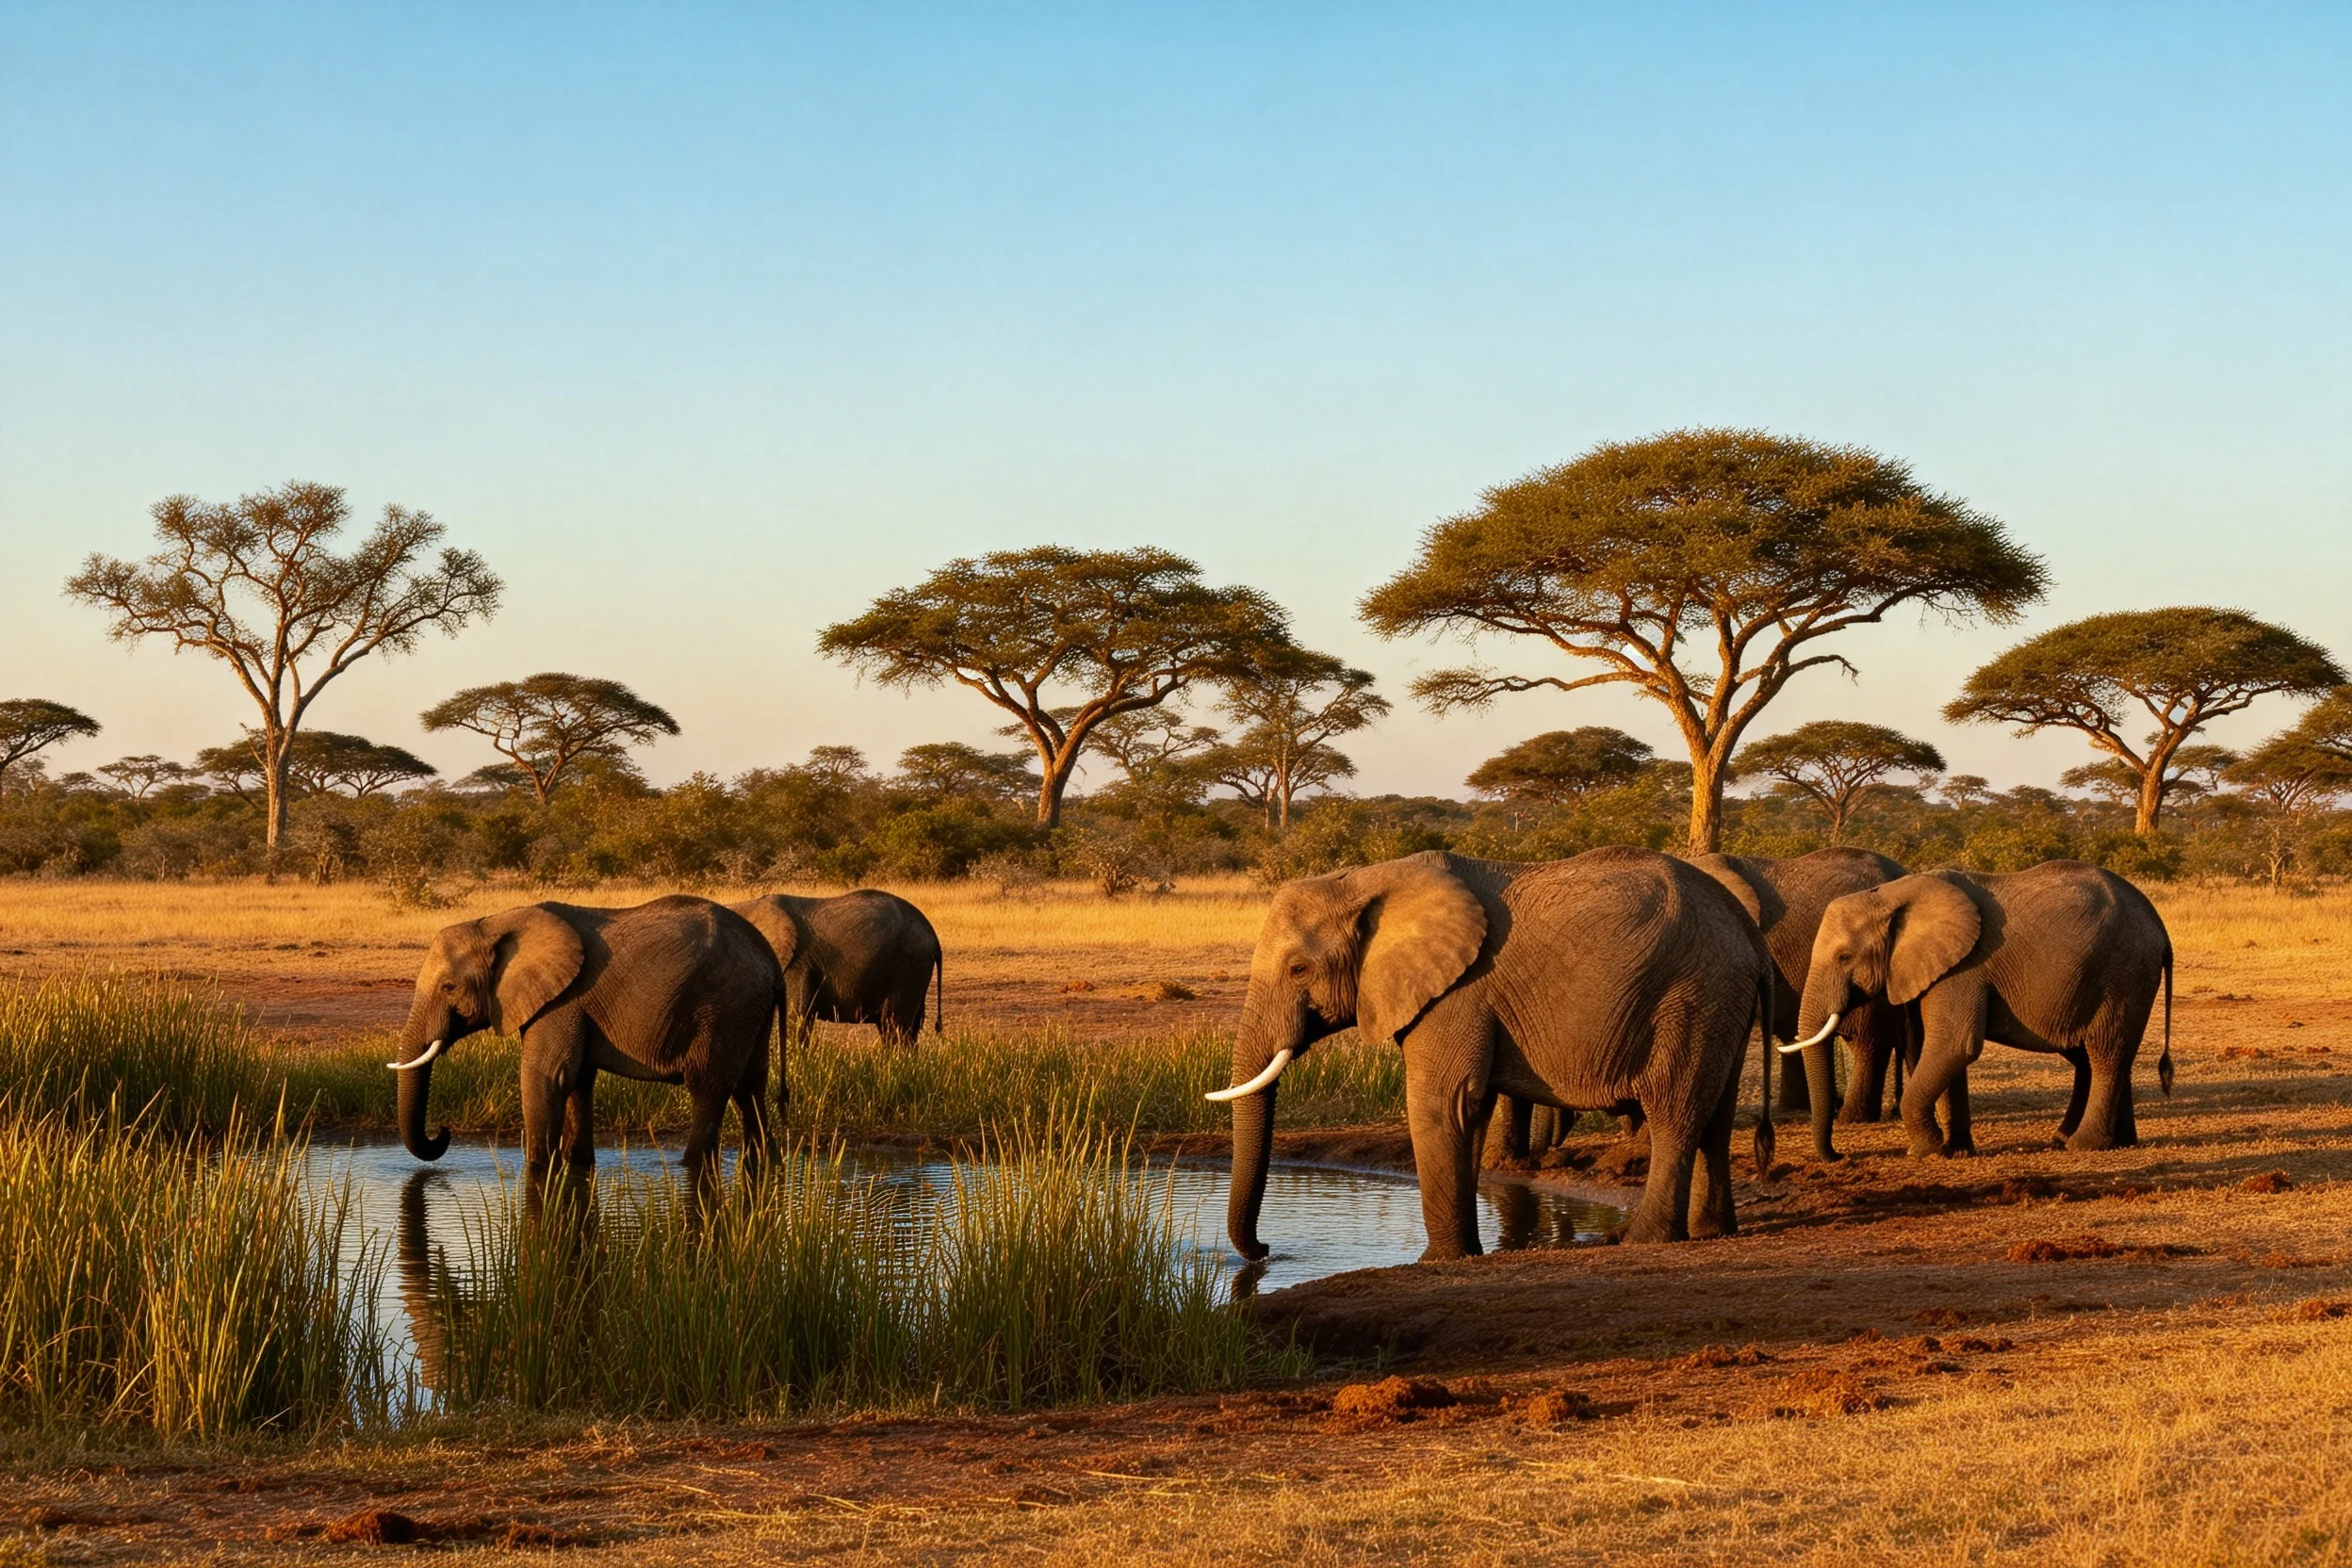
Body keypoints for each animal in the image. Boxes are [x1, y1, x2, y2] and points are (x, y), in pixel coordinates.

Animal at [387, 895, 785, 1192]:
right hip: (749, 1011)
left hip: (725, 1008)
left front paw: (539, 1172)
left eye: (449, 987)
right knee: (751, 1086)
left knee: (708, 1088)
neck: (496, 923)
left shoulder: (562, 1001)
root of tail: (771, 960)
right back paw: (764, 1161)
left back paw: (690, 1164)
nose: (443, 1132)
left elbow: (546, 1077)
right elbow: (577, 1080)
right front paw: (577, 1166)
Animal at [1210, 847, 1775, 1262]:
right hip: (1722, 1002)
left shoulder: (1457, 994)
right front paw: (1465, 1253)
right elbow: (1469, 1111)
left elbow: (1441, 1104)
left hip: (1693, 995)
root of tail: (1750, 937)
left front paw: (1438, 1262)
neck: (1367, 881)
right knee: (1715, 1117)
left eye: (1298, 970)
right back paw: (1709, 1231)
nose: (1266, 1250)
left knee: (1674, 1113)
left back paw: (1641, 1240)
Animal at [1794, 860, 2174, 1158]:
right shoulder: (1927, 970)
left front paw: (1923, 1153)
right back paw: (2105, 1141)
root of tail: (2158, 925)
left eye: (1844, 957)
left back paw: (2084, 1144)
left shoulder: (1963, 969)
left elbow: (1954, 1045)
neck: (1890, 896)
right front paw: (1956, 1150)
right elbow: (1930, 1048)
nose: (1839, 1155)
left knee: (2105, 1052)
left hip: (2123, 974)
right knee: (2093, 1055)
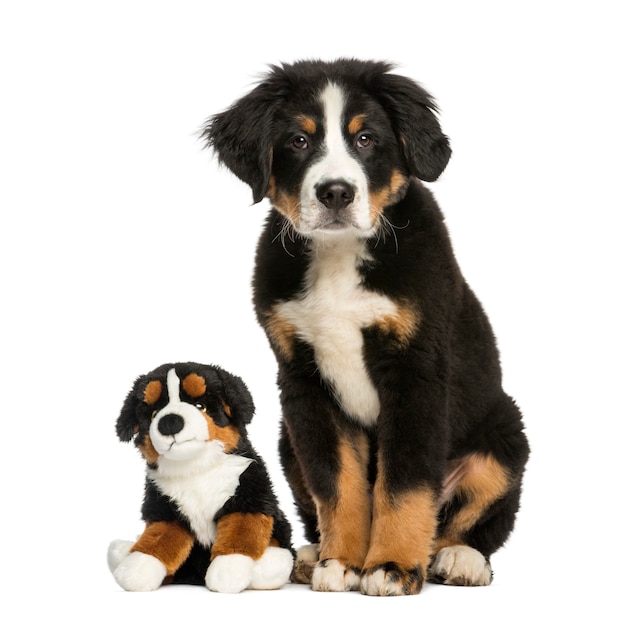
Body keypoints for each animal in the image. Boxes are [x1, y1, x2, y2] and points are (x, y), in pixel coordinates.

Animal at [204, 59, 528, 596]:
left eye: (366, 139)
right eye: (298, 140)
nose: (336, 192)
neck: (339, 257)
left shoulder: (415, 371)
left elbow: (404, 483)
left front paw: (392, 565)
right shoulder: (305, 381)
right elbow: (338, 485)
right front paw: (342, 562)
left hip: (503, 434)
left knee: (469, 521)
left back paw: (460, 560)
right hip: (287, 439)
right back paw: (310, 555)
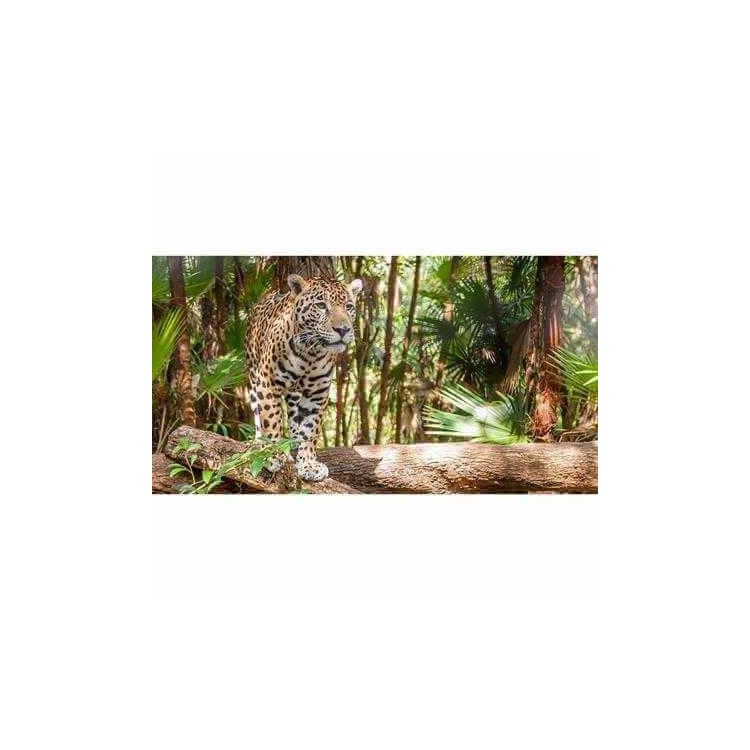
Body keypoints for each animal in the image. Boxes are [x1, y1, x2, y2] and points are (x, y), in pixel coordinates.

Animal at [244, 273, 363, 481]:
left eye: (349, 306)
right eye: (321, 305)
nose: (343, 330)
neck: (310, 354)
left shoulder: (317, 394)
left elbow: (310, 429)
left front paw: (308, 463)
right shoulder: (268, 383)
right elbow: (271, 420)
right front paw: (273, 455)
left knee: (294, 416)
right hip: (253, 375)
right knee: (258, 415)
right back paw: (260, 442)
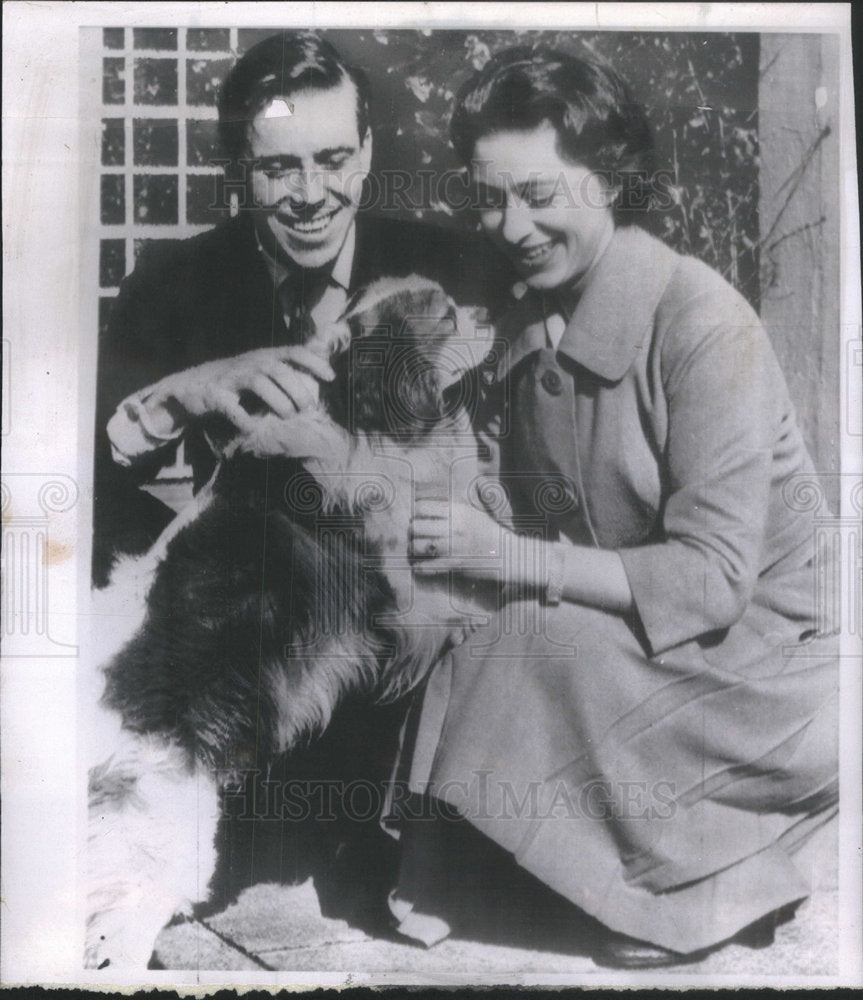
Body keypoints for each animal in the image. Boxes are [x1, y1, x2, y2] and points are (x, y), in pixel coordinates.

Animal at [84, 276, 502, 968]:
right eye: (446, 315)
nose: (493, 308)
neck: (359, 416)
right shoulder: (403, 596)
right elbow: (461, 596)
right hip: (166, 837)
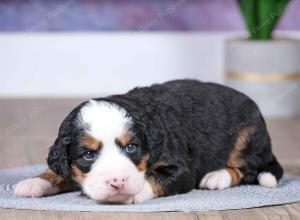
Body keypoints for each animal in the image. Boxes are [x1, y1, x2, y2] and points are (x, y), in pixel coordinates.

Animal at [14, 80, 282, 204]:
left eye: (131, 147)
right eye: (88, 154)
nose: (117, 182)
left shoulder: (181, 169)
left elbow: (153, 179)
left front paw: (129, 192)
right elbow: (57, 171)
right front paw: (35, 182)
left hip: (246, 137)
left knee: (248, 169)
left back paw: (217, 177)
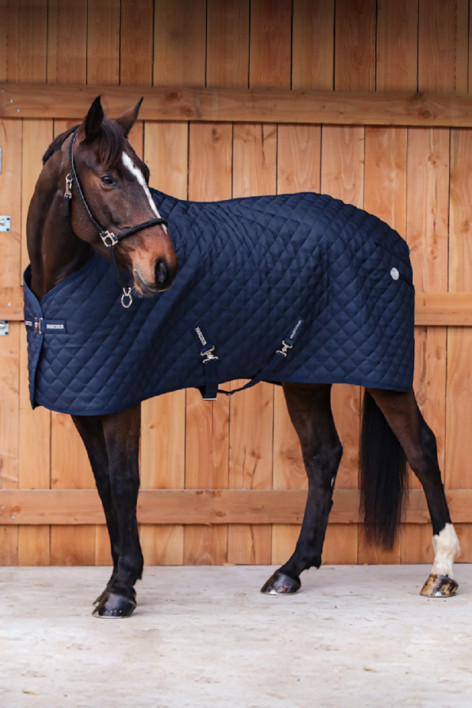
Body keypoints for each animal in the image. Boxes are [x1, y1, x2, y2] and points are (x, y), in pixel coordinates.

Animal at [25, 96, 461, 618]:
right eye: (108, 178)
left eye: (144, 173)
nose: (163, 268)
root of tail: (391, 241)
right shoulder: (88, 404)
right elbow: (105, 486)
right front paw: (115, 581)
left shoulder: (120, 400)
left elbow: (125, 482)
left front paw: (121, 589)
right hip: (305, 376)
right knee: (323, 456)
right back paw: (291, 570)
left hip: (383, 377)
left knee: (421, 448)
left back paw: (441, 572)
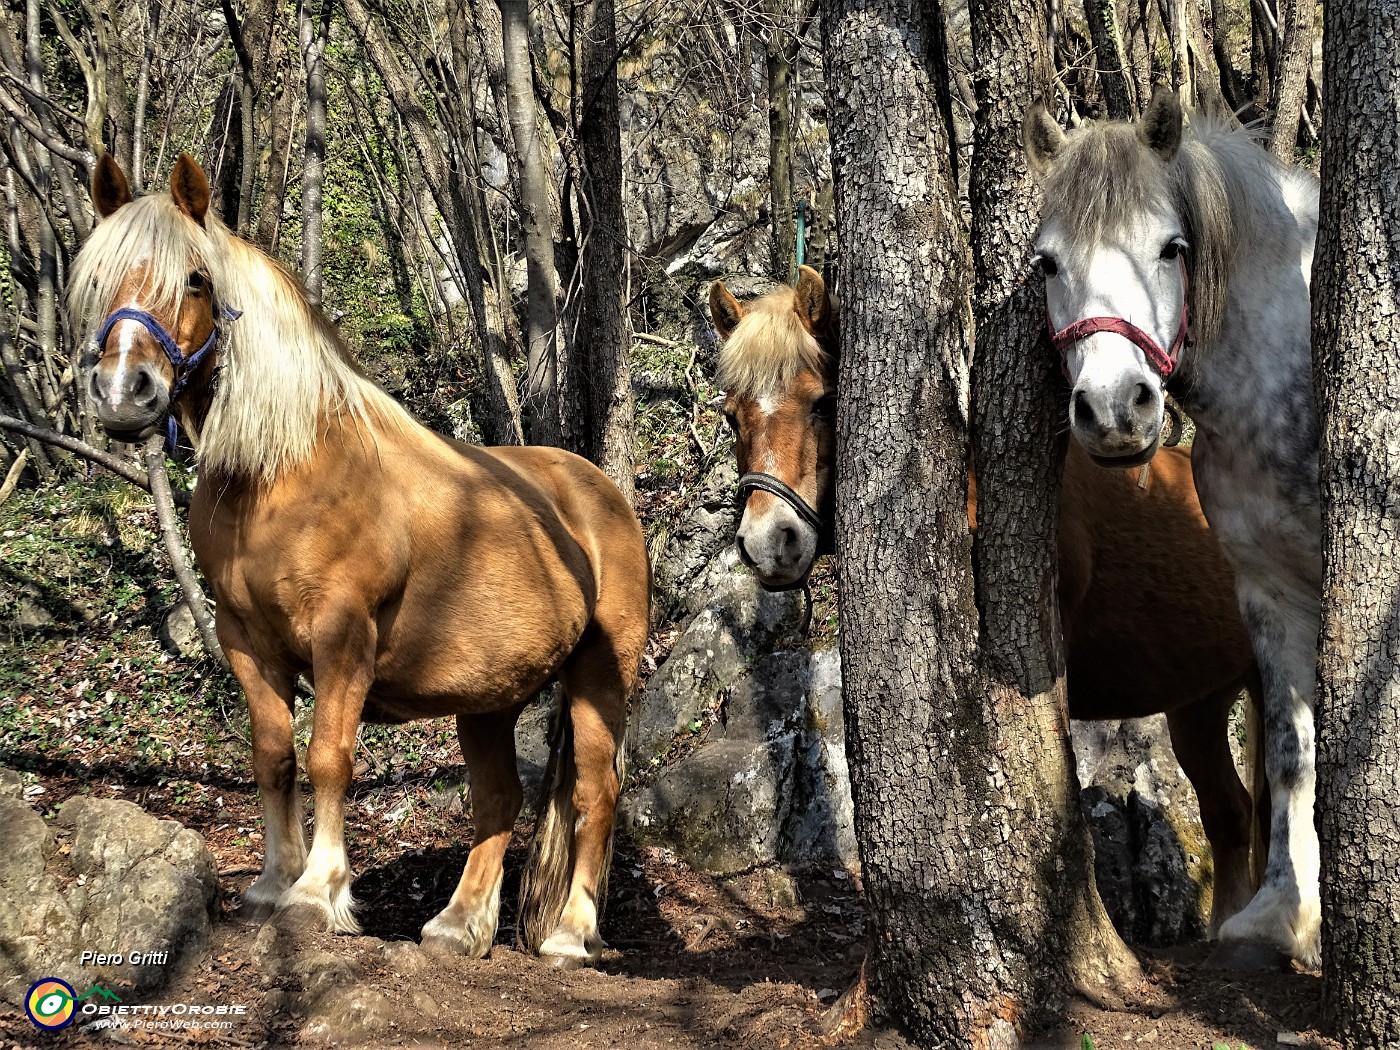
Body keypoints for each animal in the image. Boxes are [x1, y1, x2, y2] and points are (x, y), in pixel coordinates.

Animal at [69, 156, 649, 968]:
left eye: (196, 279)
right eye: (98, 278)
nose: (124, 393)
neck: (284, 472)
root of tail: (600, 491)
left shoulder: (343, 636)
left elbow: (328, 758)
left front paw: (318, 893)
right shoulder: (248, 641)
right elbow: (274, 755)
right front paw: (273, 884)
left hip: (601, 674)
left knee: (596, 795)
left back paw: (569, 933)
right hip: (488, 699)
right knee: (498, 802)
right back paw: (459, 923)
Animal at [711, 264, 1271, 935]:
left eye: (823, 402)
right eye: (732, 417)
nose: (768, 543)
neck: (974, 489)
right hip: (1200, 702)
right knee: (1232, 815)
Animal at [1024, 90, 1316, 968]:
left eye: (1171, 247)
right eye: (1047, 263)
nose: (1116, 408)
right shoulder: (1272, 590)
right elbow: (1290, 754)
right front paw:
::::
▶ **Work order**: In the material above, find the line containing "right front paw: (273, 884)" and the line containing "right elbow: (1290, 754)", then write out exactly those two lines and every line between them, and nothing more.

▶ **Solution to the problem**:
right front paw: (273, 884)
left hip: (601, 674)
left knee: (596, 795)
left back paw: (569, 933)
right hip: (488, 699)
right knee: (498, 802)
right back paw: (459, 923)
Animal at [711, 264, 1271, 935]:
left eye: (823, 402)
right eye: (732, 417)
nose: (768, 543)
neck: (974, 489)
right hip: (1200, 702)
right knee: (1232, 815)
Animal at [1024, 90, 1316, 968]:
left eye: (1171, 247)
right eye: (1047, 263)
nose: (1116, 408)
right shoulder: (1272, 590)
right elbow: (1290, 754)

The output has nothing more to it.